Malgré son originalité et la qualité de sa finition, et bien qu’il semble n’avoir laissé que des bons souvenirs dans l’esprit des gens, le jeu fut un échec commercial; la faute peut-être à une campagne marketing minimaliste , et à un aspect visuel dénué de spectaculaire. Par bonheur, sa réédition en version dématérialisée en 2015 n’est pas passée inaperçue; wiki, forum, let’s play, soluces… Impossible Creatures a dorénavant droit à la reconnaissance qu’il mérite.

Youpla
(28 juin 2020)
Sources, remerciements, liens supplémentaires :
Bonus : quelques remarques pour bien débuter :

- Les structures et les henchmen peuvent résister aux unités de bas niveau. Quelques tours de défense fabriquées en urgence peuvent permettre de survivre à un rush en début de partie, à condition de les placer judicieusement.

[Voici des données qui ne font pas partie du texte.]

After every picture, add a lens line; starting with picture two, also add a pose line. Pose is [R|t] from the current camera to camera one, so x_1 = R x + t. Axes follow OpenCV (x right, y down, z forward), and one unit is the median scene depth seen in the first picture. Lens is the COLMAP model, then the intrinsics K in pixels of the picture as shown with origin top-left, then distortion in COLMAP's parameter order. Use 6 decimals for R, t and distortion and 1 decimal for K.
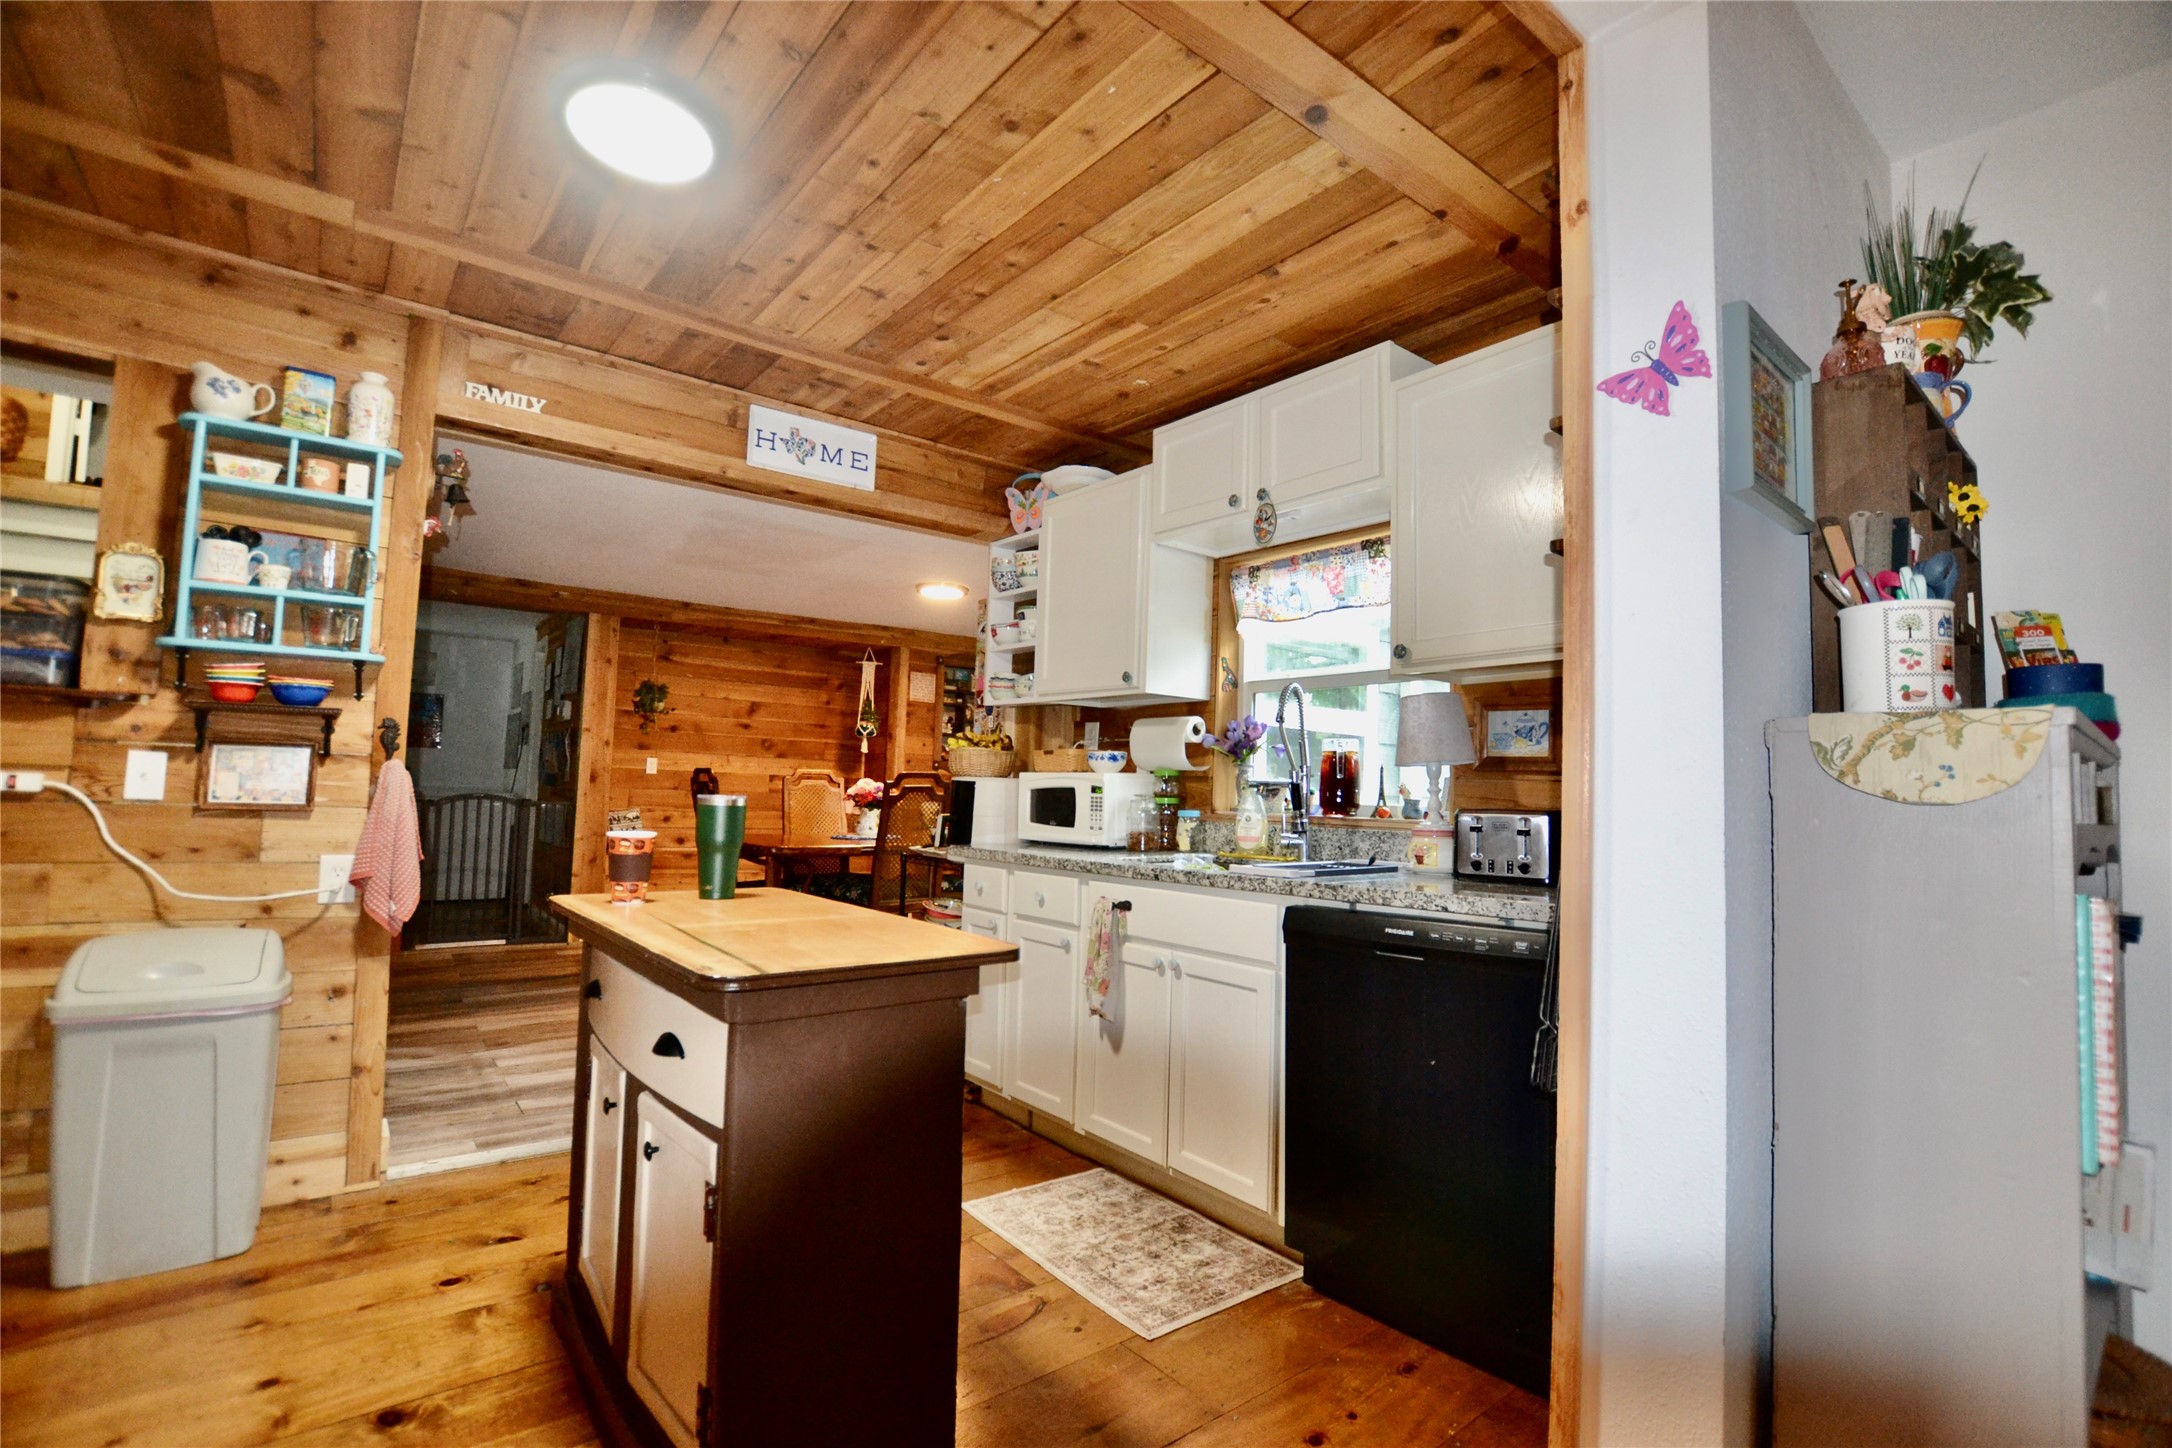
lens RADIAL K [[976.8, 0, 1096.3], [0, 976.8, 725.6], [0, 0, 1]] dist [-0.032206, 0.003127]
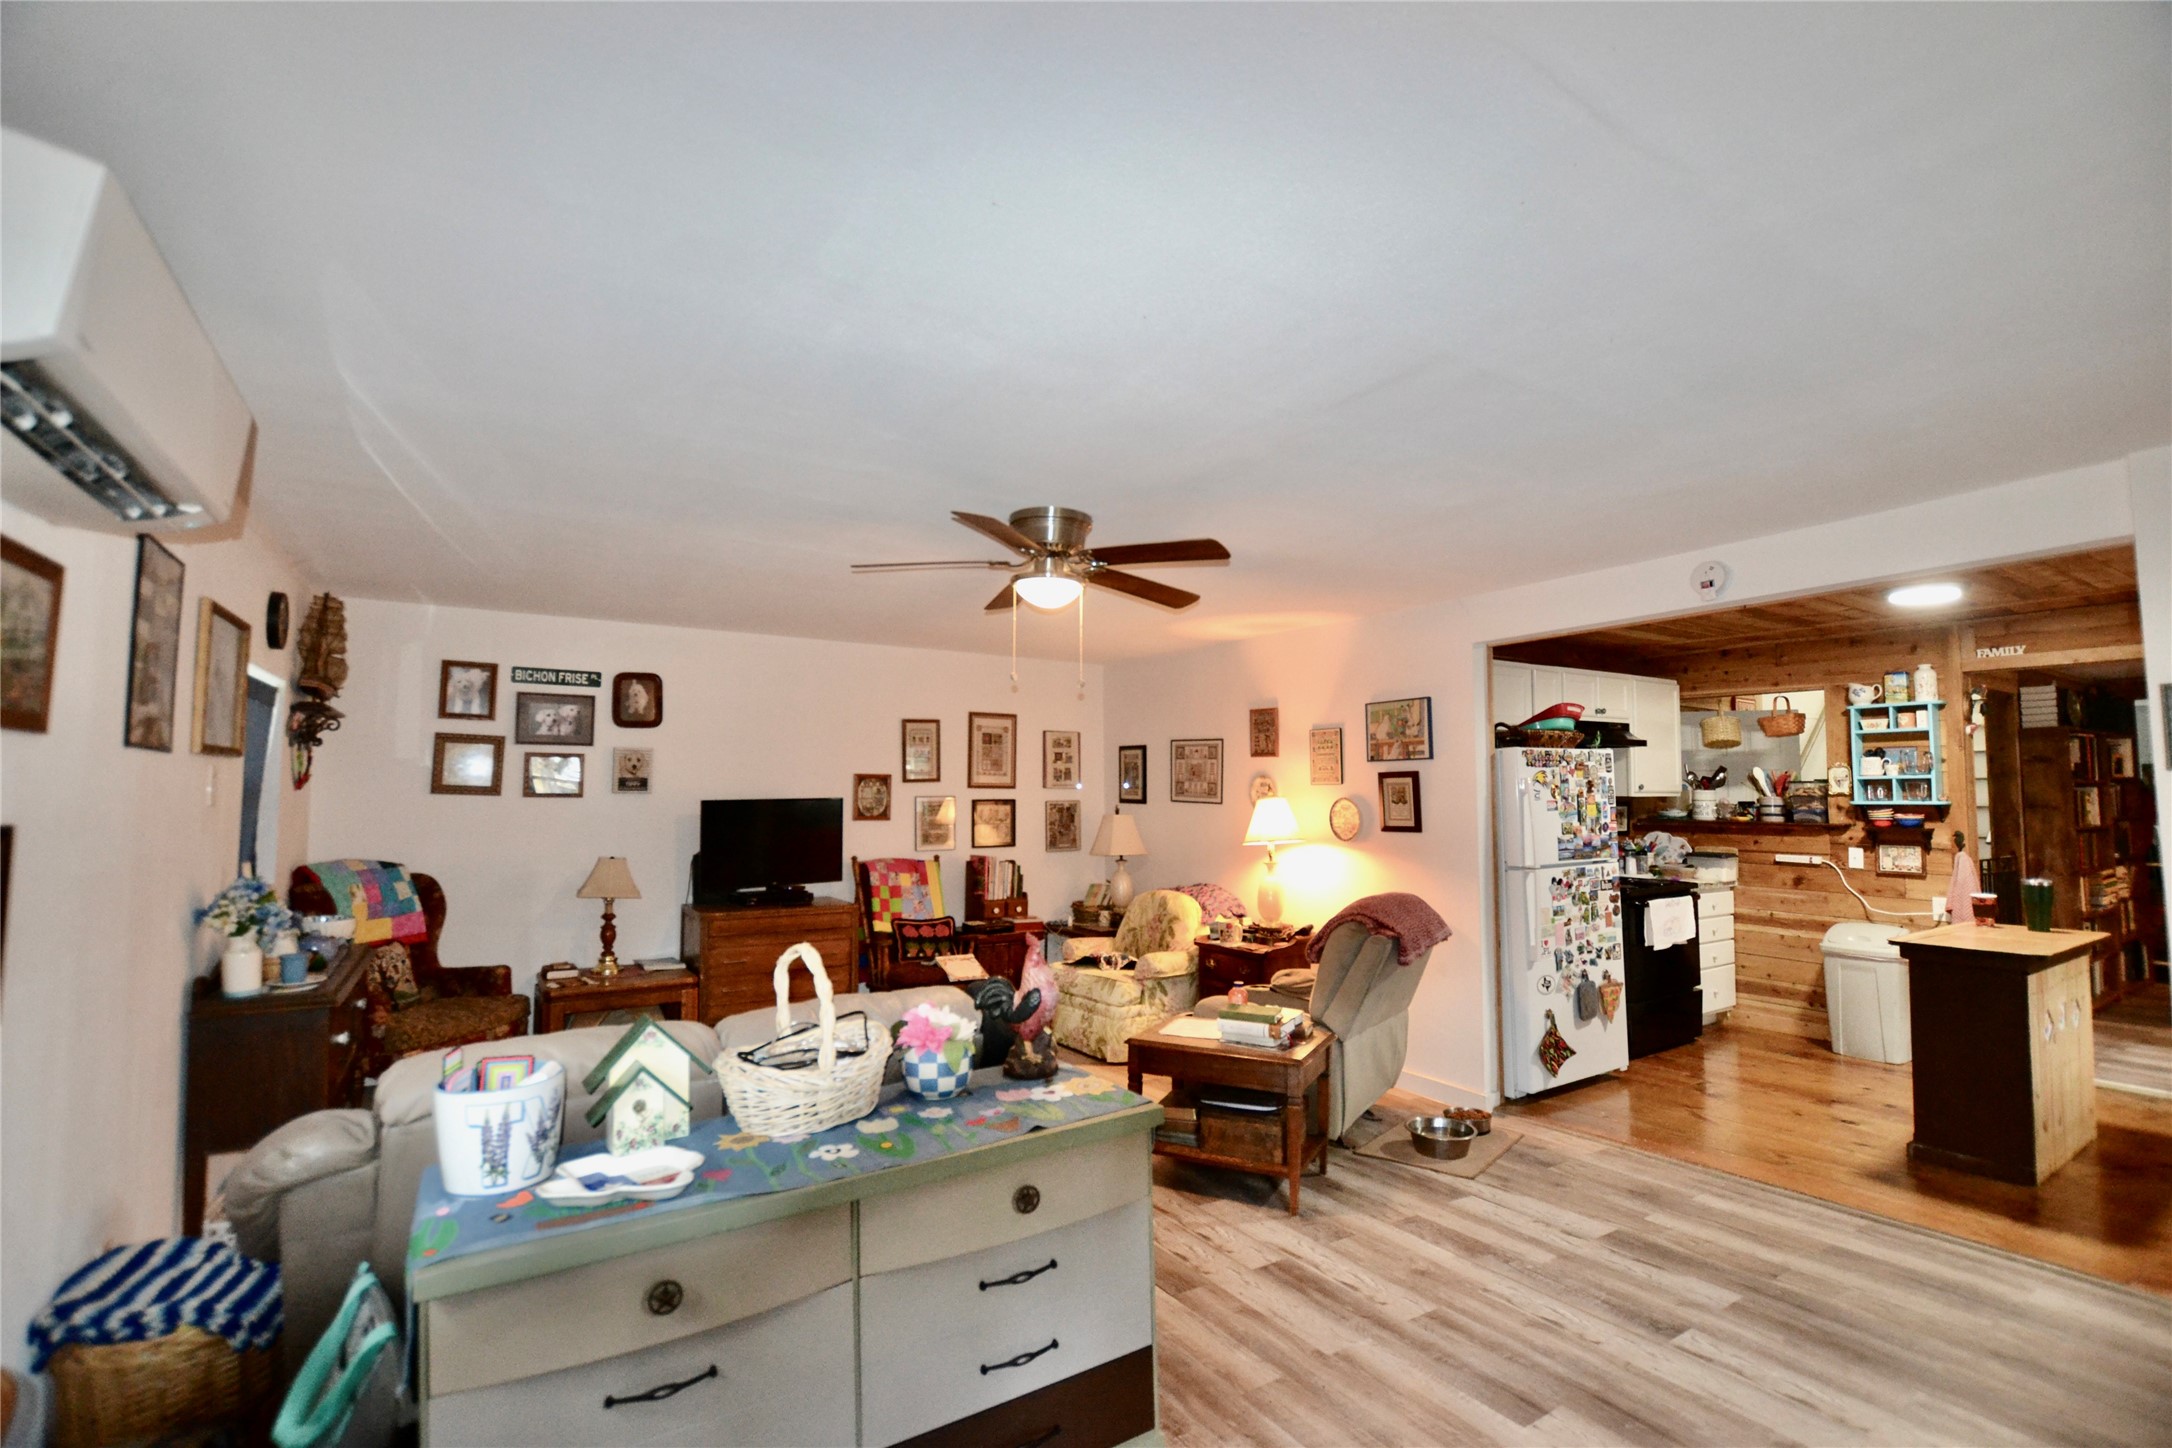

- Les développeurs ont établi des paliers qui permettent de classer les créatures par niveau selon leurs caractéristiques, mais toutes les créatures d’un même niveau ne se valent pas. Cherchez dans le combiner celles qui flirtent avec le palier supérieur.

- Les créatures de haut niveau ont globalement un meilleur rapport coût/efficacité.